The Bench cited the decision of the Supreme Court in Shiva Kant Jha v. Union of India, (2018) 16 SCC 187, wherein it was held,
'When an employee is admitted to a hospital in emergency condition, law does not require prior permission where survival of the person is the prime consideration. It is also observed that though it is the claim of the State that the rates in the hospital in question were exorbitant and that the rates charged for such facility and reimbursement can only be at CGHS rates and that too after following the laid down procedure, it also cannot be denied that the Petitioner was taken to hospital under emergency condition for survival of his life, which requirement was above the sanctions and treatment in empanelled hospitals.'
Another decision of the Delhi High Court in Union of India and Another v. Joginder Singh, 2023 SCC OnLine Del 2707 was cited, wherein the Court had held,
'The medical claim for treatment undertaken in emergency should not be denied for reimbursement merely because the hospital is not empanelled. The test remains whether the claimant had actually undertaken the treatment in emergent condition as advised and if the same is supported by record. Preservation of human life is of paramount importance. The State is under an obligation to ensure timely medical treatment to a person in need of such treatment and a negation of the same would be a violation of Article 21 of the Constitution of India.'
Referring these judgments, the Court opined that owing to the nature of the accident and the serious injury faced by the Petitioner, she could not be denied reimbursement on the ground that she had not approached the hospitals empanelled under the CGHS Scheme. Noting further that the Petitioner was admitted in emergency on account of a road accident after suffering a serious head injury for which the Petitioner also had to undergo a major brain surgery, the Court held that denying reimbursement under such circumstances would not be just.

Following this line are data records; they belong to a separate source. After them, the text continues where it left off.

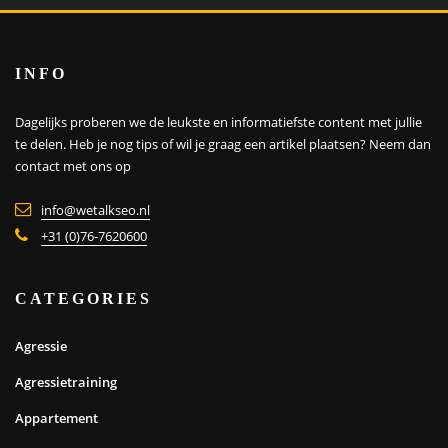
INFO
Dagelijks proberen we de leukste en informatiefste content met jullie
te delen. Heb je nog tips of wil je graag een artikel plaatsen?
Neem dan
contact met ons op
info@wetalkseo.nl
+31 (0)76-7620600
CATEGORIES
Agressie
Agressietraining
Appartement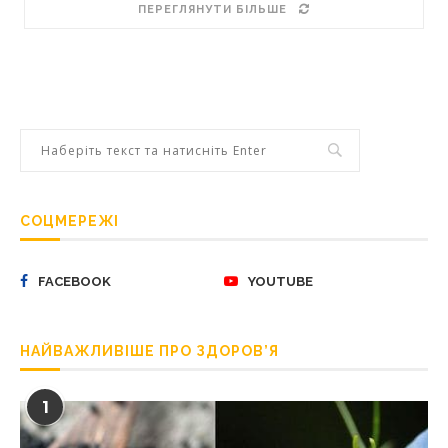
ПЕРЕГЛЯНУТИ БІЛЬШЕ
СОЦМЕРЕЖІ
FACEBOOK
YOUTUBE
НАЙВАЖЛИВІШЕ ПРО ЗДОРОВ’Я
1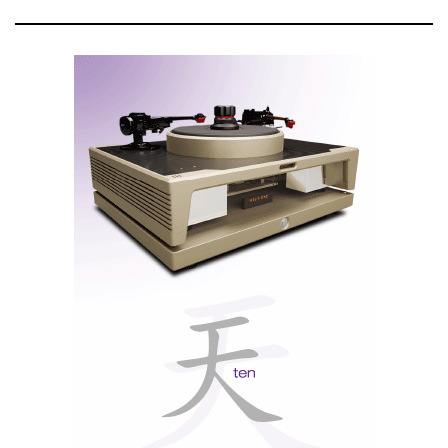
Elac B6
ELAC B6 sem grelha
Por muito que eu gostasse de estar a escrever sobre as
Concentro, que me encantaram pelo design moderno e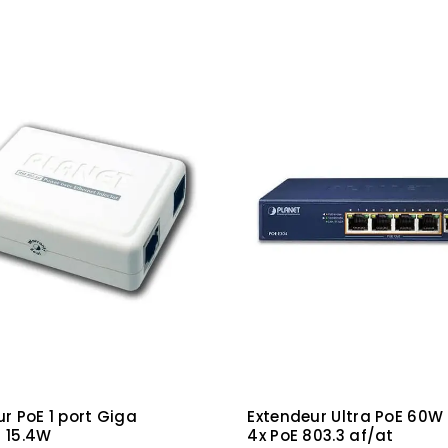
ur PoE 1 port Giga
Extendeur Ultra PoE 60W
f 15.4W
4x PoE 803.3 af/at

Moreover, merely because the hospital had issued the certificate belatedly did not constitute a ground to deny the claim of the Petitioner since the certificate was authentic, the Court held.
Making these observations, the Court allowed the Appeal and directed the Respondents to disburse a sum of Rs.5,85,523/- to the Petitioner within a period of six weeks. The Court held that the Petitioner was also entitled to interest at 6% per annum from the date when the school rejected the claim till the date of actual payment.
Case Title: SEEMA MEHTA versus GNCT OF DELHI AND ORS
Counsel for the Petitioners: Mr. Sunil Kumar and Ms. Rekha Bhardwaj, Advocates.
Counsel for the Respondent: Ms. Latika Choudhary, Advocate for Respondent No.1. Ms. Niharika Tanneru, Advocate for Respondent No.2.